Pour résoudre ce problème, nous utilisons des lampes à rayonnement infrarouge en quartz. Elles permettent de contrôler précisément la quantité de chaleur qui atteint la surface du verre.
Comment gérer la chaleur ?
Nous utilisons des lampes qui émettent des rayonnements à ondes courtes ou moyennes. Les ondes courtes sont essentielles : elles pénètrent rapidement dans le verre, ce qui accélère le processus de chauffage.
Pourquoi est-ce important ? Parce que l’encre doit durcir avant même d’avoir le temps de bouger. En ajustant la puissance des lampes et en les placant plus près ou plus loin du verre, on peut trouver cet équilibre idéal : tremper le verre sans endommager les motifs imprimés.
Pourquoi le quartz ?
Nous utilisons des tubes en quartz de haute pureté. Le verre standard ne peut pas supporter un tel changement de température rapide. De plus, nous veillons à ce que les filaments soient parfaitement centrés. Cela permet d’obtenir une distribution uniforme de la chaleur sur toute la surface du verre. Sinon, des zones froides apparaissent, ce qui peut provoquer la cassure du verre pendant le processus de refroidissement. Ce n’est certainement pas une bonne façon de terminer une journée de travail.

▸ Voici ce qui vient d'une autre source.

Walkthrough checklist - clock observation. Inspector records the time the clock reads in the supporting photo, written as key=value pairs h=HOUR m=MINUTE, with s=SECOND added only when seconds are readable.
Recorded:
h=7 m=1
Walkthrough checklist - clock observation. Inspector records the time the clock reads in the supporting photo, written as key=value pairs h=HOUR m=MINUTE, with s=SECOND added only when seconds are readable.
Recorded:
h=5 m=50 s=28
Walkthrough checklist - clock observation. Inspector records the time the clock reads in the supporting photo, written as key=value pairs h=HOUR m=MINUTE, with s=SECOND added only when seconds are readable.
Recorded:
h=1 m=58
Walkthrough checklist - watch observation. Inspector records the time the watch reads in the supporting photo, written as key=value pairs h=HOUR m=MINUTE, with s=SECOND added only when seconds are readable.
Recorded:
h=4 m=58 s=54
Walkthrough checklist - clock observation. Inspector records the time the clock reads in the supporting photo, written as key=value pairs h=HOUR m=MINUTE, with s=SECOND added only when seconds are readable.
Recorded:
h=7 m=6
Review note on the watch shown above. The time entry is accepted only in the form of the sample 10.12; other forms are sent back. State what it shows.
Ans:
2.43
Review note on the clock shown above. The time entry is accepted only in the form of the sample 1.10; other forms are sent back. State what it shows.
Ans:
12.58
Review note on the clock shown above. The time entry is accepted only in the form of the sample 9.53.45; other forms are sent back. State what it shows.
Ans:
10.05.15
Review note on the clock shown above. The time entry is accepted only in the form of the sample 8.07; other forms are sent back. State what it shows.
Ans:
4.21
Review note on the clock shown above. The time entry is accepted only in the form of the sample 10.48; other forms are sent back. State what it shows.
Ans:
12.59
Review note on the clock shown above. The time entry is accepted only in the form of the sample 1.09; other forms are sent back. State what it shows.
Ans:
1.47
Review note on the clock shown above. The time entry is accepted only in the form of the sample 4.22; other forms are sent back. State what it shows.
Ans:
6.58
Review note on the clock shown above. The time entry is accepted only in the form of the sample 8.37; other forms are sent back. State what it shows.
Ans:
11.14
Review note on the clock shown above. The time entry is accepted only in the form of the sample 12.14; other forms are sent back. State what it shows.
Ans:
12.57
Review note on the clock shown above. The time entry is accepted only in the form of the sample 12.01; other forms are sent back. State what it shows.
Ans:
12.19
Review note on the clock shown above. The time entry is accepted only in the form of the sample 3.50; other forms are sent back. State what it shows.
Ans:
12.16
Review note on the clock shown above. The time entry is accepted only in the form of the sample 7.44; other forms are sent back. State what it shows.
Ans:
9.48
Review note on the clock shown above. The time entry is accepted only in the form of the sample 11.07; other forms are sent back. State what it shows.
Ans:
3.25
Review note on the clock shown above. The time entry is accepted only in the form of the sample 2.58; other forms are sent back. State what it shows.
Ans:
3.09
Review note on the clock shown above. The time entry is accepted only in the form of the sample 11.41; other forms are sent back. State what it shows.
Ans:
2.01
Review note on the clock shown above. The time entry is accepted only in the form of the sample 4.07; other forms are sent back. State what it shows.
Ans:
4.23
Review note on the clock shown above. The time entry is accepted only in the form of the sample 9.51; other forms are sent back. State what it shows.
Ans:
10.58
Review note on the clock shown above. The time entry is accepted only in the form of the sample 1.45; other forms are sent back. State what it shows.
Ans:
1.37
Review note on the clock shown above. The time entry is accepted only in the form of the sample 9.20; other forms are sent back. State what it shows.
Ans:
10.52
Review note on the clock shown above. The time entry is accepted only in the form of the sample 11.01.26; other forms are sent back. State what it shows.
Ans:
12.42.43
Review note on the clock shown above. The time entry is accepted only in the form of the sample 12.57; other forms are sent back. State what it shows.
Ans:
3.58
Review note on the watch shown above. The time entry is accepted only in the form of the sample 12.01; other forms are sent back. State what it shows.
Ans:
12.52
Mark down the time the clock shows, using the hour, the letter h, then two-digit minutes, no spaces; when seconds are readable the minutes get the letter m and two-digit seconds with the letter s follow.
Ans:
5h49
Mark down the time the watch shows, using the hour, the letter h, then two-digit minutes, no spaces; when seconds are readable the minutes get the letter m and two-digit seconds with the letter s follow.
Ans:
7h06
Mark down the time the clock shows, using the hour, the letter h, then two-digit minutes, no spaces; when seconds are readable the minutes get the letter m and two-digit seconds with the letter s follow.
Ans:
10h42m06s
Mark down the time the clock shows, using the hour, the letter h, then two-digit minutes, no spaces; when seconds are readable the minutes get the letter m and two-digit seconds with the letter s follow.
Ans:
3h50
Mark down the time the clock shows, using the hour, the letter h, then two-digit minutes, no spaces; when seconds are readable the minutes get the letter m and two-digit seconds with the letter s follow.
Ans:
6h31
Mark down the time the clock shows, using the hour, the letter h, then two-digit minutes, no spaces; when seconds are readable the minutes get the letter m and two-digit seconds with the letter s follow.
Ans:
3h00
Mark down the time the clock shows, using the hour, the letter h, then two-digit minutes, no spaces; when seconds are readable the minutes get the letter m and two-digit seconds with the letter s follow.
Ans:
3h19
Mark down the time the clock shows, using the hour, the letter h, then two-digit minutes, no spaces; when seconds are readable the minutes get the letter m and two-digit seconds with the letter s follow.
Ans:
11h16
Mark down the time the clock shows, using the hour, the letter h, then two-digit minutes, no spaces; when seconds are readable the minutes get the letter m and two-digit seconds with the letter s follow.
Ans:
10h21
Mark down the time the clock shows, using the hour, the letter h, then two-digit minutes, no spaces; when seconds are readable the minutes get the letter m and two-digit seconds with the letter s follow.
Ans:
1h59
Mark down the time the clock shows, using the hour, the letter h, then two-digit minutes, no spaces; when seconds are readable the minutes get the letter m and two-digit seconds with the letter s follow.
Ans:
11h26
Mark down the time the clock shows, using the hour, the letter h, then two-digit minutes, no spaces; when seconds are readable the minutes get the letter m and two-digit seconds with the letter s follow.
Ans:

Un point important à garder en tête : ces lampes à haute puissance génèrent une chaleur intense. Si le système de refroidissement du four n’est pas adapté, les connecteurs peuvent être endommagés bien plus rapidement que prévu.
Faire fonctionner ce système dans la réalité
Lorsque ces lampes sont connectées à une ligne de production, l’objectif est d’obtenir un résultat optimal. Il faut ajuster l’intensité de la lumière de manière à ce que l’encre durcisse au même moment où le verre atteint son point de ramollissement. C’est un grand avantage : on n’a plus besoin d’une étape de durcissement séparée. Cela permet d’économiser de l’espace et de réduire les coûts énergétiques. Il suffit de s’assurer que les régulateurs PID soient calibrés correctement pour correspondre à la vitesse de montée en température de ces lampes.